Copy out every line of the listing in which "more" appears.

++++++++++++++++++++

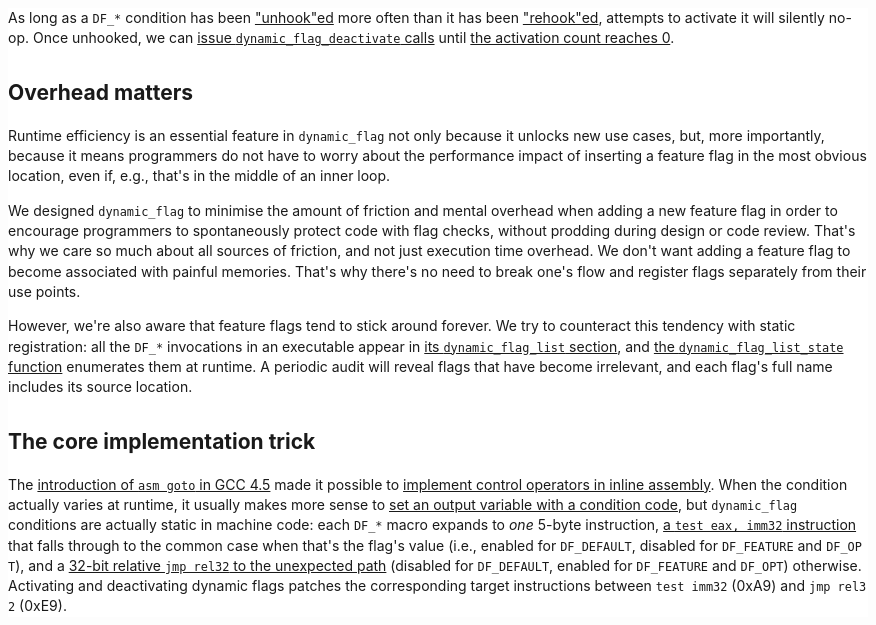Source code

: As long as a `DF_*` condition has been
["unhook"ed](https://github.com/backtrace-labs/dynamic_flag/blob/00381c2cab5c8628e6a7d18730a98f7d7e6712f2/include/dynamic_flag.h#L232-L239)
more often than it has been 
["rehook"ed](https://github.com/backtrace-labs/dynamic_flag/blob/00381c2cab5c8628e6a7d18730a98f7d7e6712f2/include/dynamic_flag.h#L241-L245),
attempts to activate it will
silently no-op. Once unhooked, we can 
[issue `dynamic_flag_deactivate` calls](https://github.com/backtrace-labs/dynamic_flag/blob/00381c2cab5c8628e6a7d18730a98f7d7e6712f2/include/dynamic_flag.h#L226-L230)
until [the activation count reaches 0](https://github.com/backtrace-labs/dynamic_flag/blob/00381c2cab5c8628e6a7d18730a98f7d7e6712f2/src/dynamic_flag.c#L99-L110).

Overhead matters
----------------

Runtime efficiency is an essential feature in `dynamic_flag` not only
because it unlocks new use cases, but, more importantly, because it
means programmers do not have to worry about the performance impact of
inserting a feature flag in the most obvious location, even if, e.g.,
that's in the middle of an inner loop.

We designed `dynamic_flag` to minimise the amount of friction and
mental overhead when adding a new feature flag in order to encourage
programmers to spontaneously protect code with flag checks, without
prodding during design or code review. That's why we care so much
about all sources of friction, and not just execution time
overhead. We don't want adding a feature flag to become associated
with painful memories. That's why there's no need to break one's flow
and register flags separately from their use points.

However, we're also aware that feature flags tend to stick around
forever. We try to counteract this tendency with static registration:
all the `DF_*` invocations in an executable appear in 
[its `dynamic_flag_list` section](https://github.com/backtrace-labs/dynamic_flag/blob/00381c2cab5c8628e6a7d18730a98f7d7e6712f2/include/dynamic_flag.h#L458-L466), and
[the `dynamic_flag_list_state` function](https://github.com/backtrace-labs/dynamic_flag/blob/00381c2cab5c8628e6a7d18730a98f7d7e6712f2/include/dynamic_flag.h#L247-L277)
enumerates them at runtime. A periodic audit will reveal flags that
have become irrelevant, and each flag's full name includes its source
location.

The core implementation trick
-----------------------------

The [introduction of `asm goto` in GCC 4.5](https://gcc.gnu.org/legacy-ml/gcc-patches/2009-07/msg01556.html)
made it possible to [implement control operators in inline assembly](https://lwn.net/Articles/350714/).
 When the condition actually varies at runtime, it usually
makes more sense to [set an output variable with a condition code](https://gcc.gnu.org/onlinedocs/gcc/Extended-Asm.html#:~:text=6.47.2.4%20Flag%20Output%20Operands),
but `dynamic_flag` conditions are actually static in machine code:
each `DF_*` macro expands to *one* 5-byte instruction, 
[a `test eax, imm32` instruction](https://c9x.me/x86/html/file_module_x86_id_315.html)
that falls through to the common case when that's the flag's value
(i.e., enabled for `DF_DEFAULT`, disabled for `DF_FEATURE` and
`DF_OPT`), and a [32-bit relative `jmp rel32` to the unexpected path](https://c9x.me/x86/html/file_module_x86_id_147.html)
(disabled for `DF_DEFAULT`, enabled for `DF_FEATURE` and `DF_OPT`)
otherwise. Activating and deactivating dynamic flags patches the
corresponding target instructions between `test imm32` (0xA9) and `jmp rel32` (0xE9).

++++++++++++++++++++

* RESULT OF THE TASK:
more often than it has been 
because it unlocks new use cases, but, more importantly, because it
makes more sense to [set an output variable with a condition code](https://gcc.gnu.org/onlinedocs/gcc/Extended-Asm.html#:~:text=6.47.2.4%20Flag%20Output%20Operands),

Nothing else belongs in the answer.